In blogging, writers are granting themselves the right to speak. Setting yourself apart in a conversation which allows anyone with Internet access to participate can be challenging. Bloggers, then, are often compelled to assert their authority, and therefore right to speak, on their topics. Kim, for example, begins one blog by outlining her position as an individual of authority on a particular political topic, “I have CNN on all day every single day, I voraciously read political blogs, and am in contact with several journalists and, editors from the Washington Post…” (22 October 2008 “Stop the Madness, Please”). Jay Jay instead provides her academic credentials at the top of her page in her biography. These assertions of authority, combined with consistently entertaining and thought-provoking posts help bloggers to establish their unique presence in the vast online community. Bloggers, like any other form of writers, become popular over time, slowly growing a fan base that relies primarily on word-of-mouth promotion. It would appear that Kim’s readers are as interested in her topic as she is, despite its personal aspect; her readership nearly quadrupled from 2007 until today. What the popularity of Kim’s blog, and of blogs like hers, suggests is that this type of intellectual discourse is one that others are interested in. Communities are growing, people are engaging with one another, and new hierarchies of knowledge and understandings of knowledge-production are being established.

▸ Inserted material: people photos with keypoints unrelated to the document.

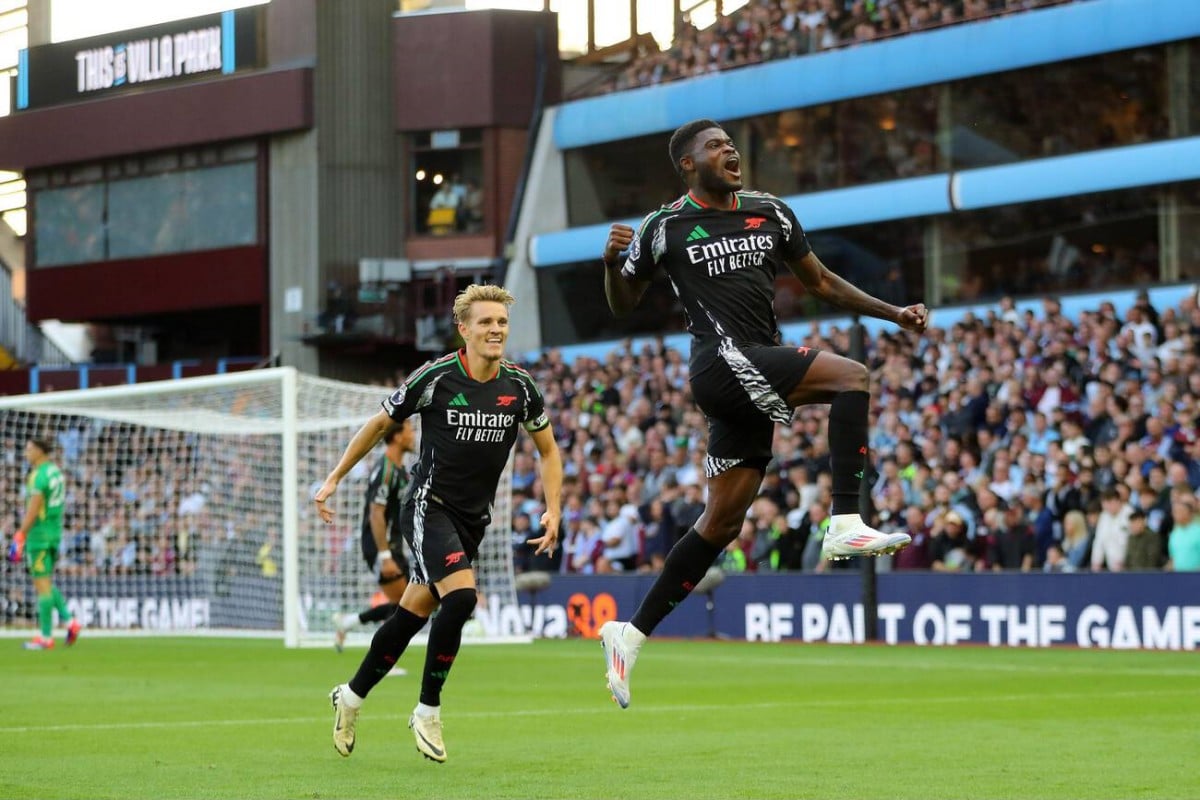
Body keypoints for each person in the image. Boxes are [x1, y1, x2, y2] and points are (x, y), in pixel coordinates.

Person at [597, 119, 927, 707]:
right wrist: (609, 264)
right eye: (715, 146)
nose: (730, 151)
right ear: (688, 165)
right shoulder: (662, 226)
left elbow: (820, 280)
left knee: (721, 523)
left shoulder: (770, 211)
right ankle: (846, 522)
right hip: (722, 365)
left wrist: (892, 311)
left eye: (730, 143)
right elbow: (625, 304)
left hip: (746, 370)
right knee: (852, 377)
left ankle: (630, 634)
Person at [314, 284, 562, 763]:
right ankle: (427, 708)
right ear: (463, 329)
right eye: (486, 322)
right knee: (463, 597)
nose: (496, 330)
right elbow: (379, 424)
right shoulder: (436, 377)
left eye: (502, 323)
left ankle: (351, 696)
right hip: (429, 506)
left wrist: (554, 507)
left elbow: (549, 450)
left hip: (474, 519)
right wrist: (333, 479)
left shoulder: (521, 387)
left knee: (410, 615)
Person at [332, 420, 416, 654]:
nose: (413, 435)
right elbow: (376, 515)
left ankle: (348, 623)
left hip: (393, 546)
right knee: (405, 608)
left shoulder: (399, 470)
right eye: (410, 430)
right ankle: (383, 660)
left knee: (407, 605)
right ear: (397, 437)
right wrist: (385, 556)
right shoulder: (385, 470)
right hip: (381, 548)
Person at [15, 438, 81, 650]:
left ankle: (46, 637)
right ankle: (70, 622)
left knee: (41, 586)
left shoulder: (39, 475)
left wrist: (20, 534)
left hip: (39, 535)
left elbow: (33, 510)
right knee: (45, 582)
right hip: (54, 533)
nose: (26, 453)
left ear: (39, 451)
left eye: (29, 449)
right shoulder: (56, 472)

While Kim and Jay Jay are still considered ‘students’ of academia, they are already establishing their voice as knowledgeable members of intellectual discourse communities. Not isolated cases, Kim and Jay Jay are part of a new trend in scholarly thinking that recognizes the use value of ideas that have not yet been ‘fully refereed’ and legitimized by publication in academic journals. These current students are perhaps the future academics that will populate the collegiate departments in their respective fields, and there is a chance that they will continue engaging in public critical discourse such as blogs, thereby expanding the definition of ‘scholarly writing’ and allowing a variety of narrative modes to investigate the links between their intellectual and personal lives.